Motherboard went on to explain why the Feds signing a contract with Venntel is so troubling.

The news highlights how law enforcement agencies continue to buy data that may in some cases require a warrant or court order to obtain.

What Motherboard is saying is that the CBP is using Venntel to monitor Americans’ cellphones without a warrant.

“This new contract raises even more concerns about the cozy and ongoing relationship between the federal government and these data brokers, which operate in the shadows and can amass mountains of sensitive personal data without any restrictions,” Congresswoman Carolyn Maloney, and Chairwoman of the House Committee on Oversight and Reform said.

What makes this even more disconcerting is how law enforcement can use Venntel to monitor every cellphone in a ‘certain house.’

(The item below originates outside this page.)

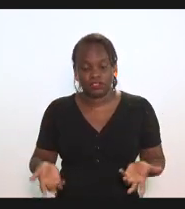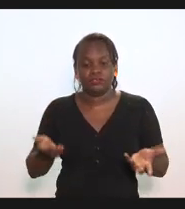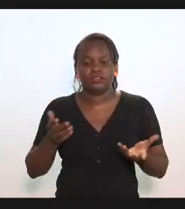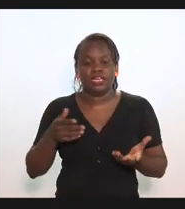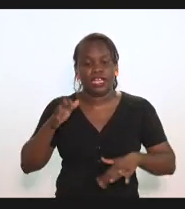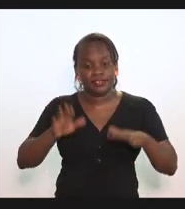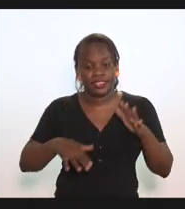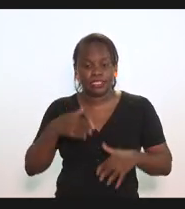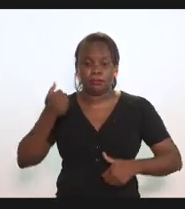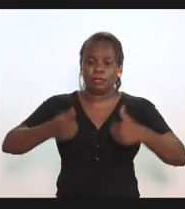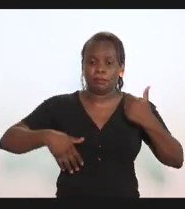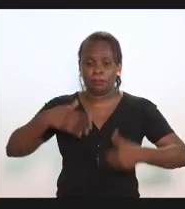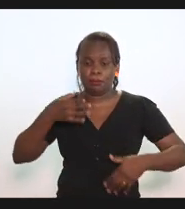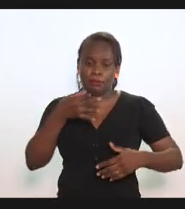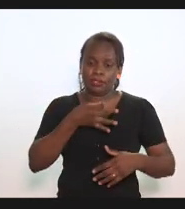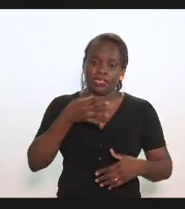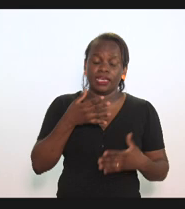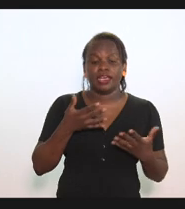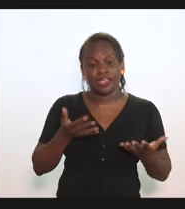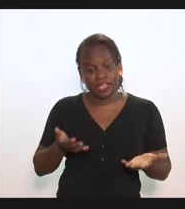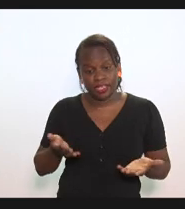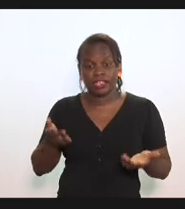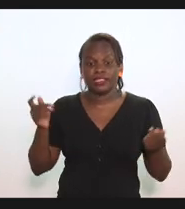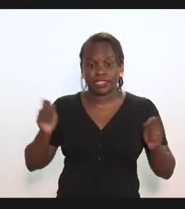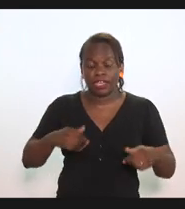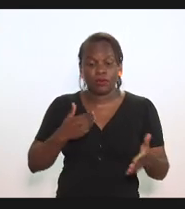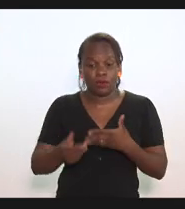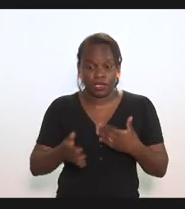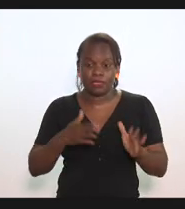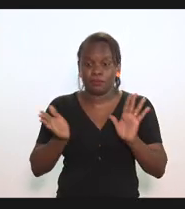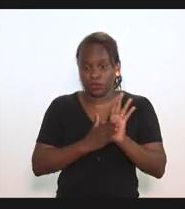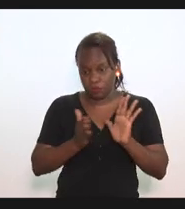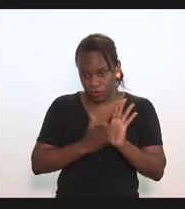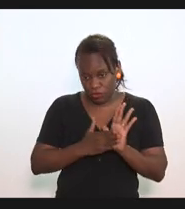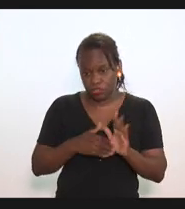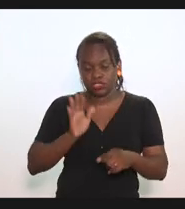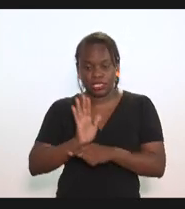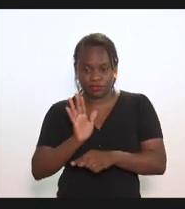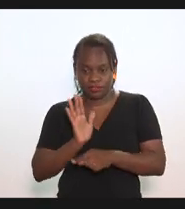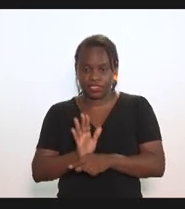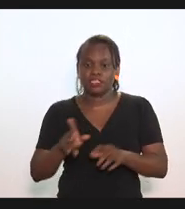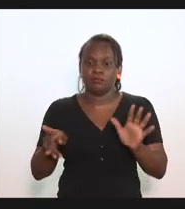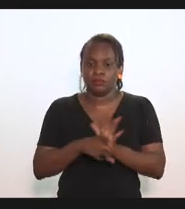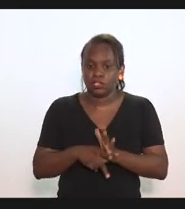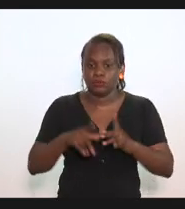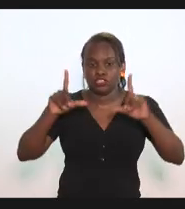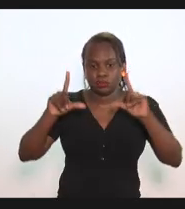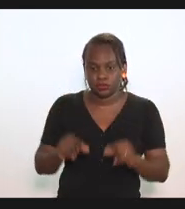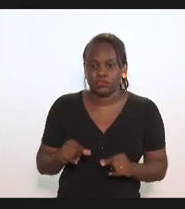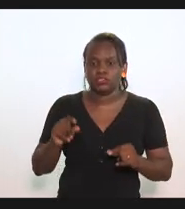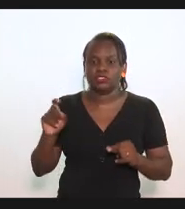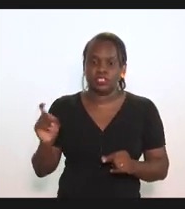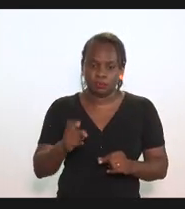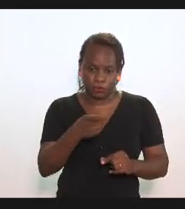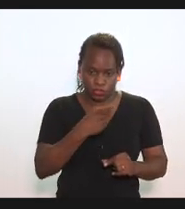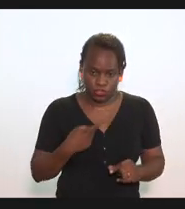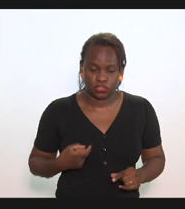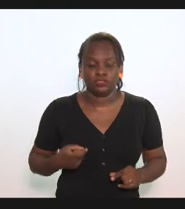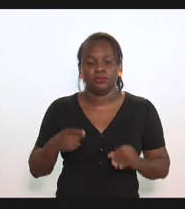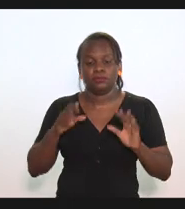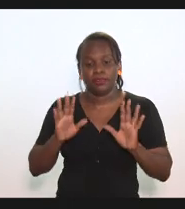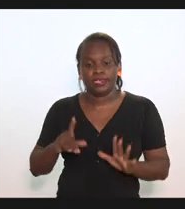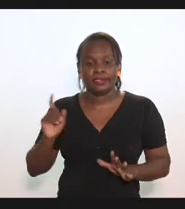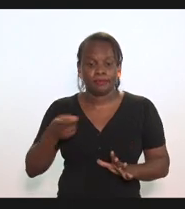é um argumento que serve para qualquer proposta e qualquer defesa de redução tributária e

If you search a certain house, you’re only going to get three or four different signals out of there. I think from that standpoint, you could definitely try and identify specific people, the first [Venntel] source said. I think that was part of the goal in using it for government customers and things like that, is that you’re able to identify devices, and then you can do device searches to see where else they might have been, they added. A second person who has worked with the company [Venntel] said the data in a geofenced area is not going to contain 100 percent of devices in that location, and that identifying someone would be laborious.

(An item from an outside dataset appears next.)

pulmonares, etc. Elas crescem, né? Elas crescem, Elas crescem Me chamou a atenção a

Five U.S. senators were so horrified about law enforcement secretly monitoring millions of innocent Americans’ cellphones that they sent a letter to the CBP demanding an explanation.

As revealed by public contracts, CBP has paid a government contractor named Venntel nearly half a million dollars for access to a commercial database containing location data mined from applications on millions of Americans’ mobile phones. CBP officials also confirmed the agency’s warrantless tracking of phones in the United States using Venntel’s product in a September 16, 2020 call with Senate staff.

The letter asked what legal analysis did the Feds use to justify creating a national cellphone location tracking program?

.The senators also requested the inspector general investigate any legal analysis CBP’s lawyers performed before the agency started to use this surveillance tool and how CBP was able to begin operational use of Venntel’s location database without the DHS Privacy Office first publishing a Privacy Impact Assessment.

It is hard to imagine a more invasive national public surveillance program than what the CBP is conducting right now under our very noses.

The Feds don’t care if we know that they are secretly spying on our cellphones inside our homes

A recent Vice article revealed that the CBP is refusing to justify to Congress how it is legal to ID and spy on Americans’ cellphones inside their homes without a warrant.

“CBP officials confirmed to Senate staff that the agency is using Venntel’s location database to search for information collected from phones in the United States without any kind of court order,” the letter signed by Wyden and Warren, and addressed to the DHS OIG, reads. “CBP outrageously asserted that its legal analysis is privileged and therefore does not have to be shared with Congress. We disagree.”

As the Vice article pointed out, the Internal Revenue Service (IRS) is also using Venntel’s data to ID and monitor Americans’ cellphones without a warrant.

Allegedly, the CBP and the IRS cannot tell what nationality a particular person is based only on the information provided by Venntel, but they can track a particular person’s movements throughout the country.

The CBP’s admission that it is not restricting its personnel to only use Venntel near the border sends an unmistakable message to Americans everywhere: law enforcement treats everyone like a suspected criminal.

There simply is no justification for a so-called democratic country treating millions of its citizens like suspected criminals. Our country is on the precipice of becoming a full-blown surveillance state.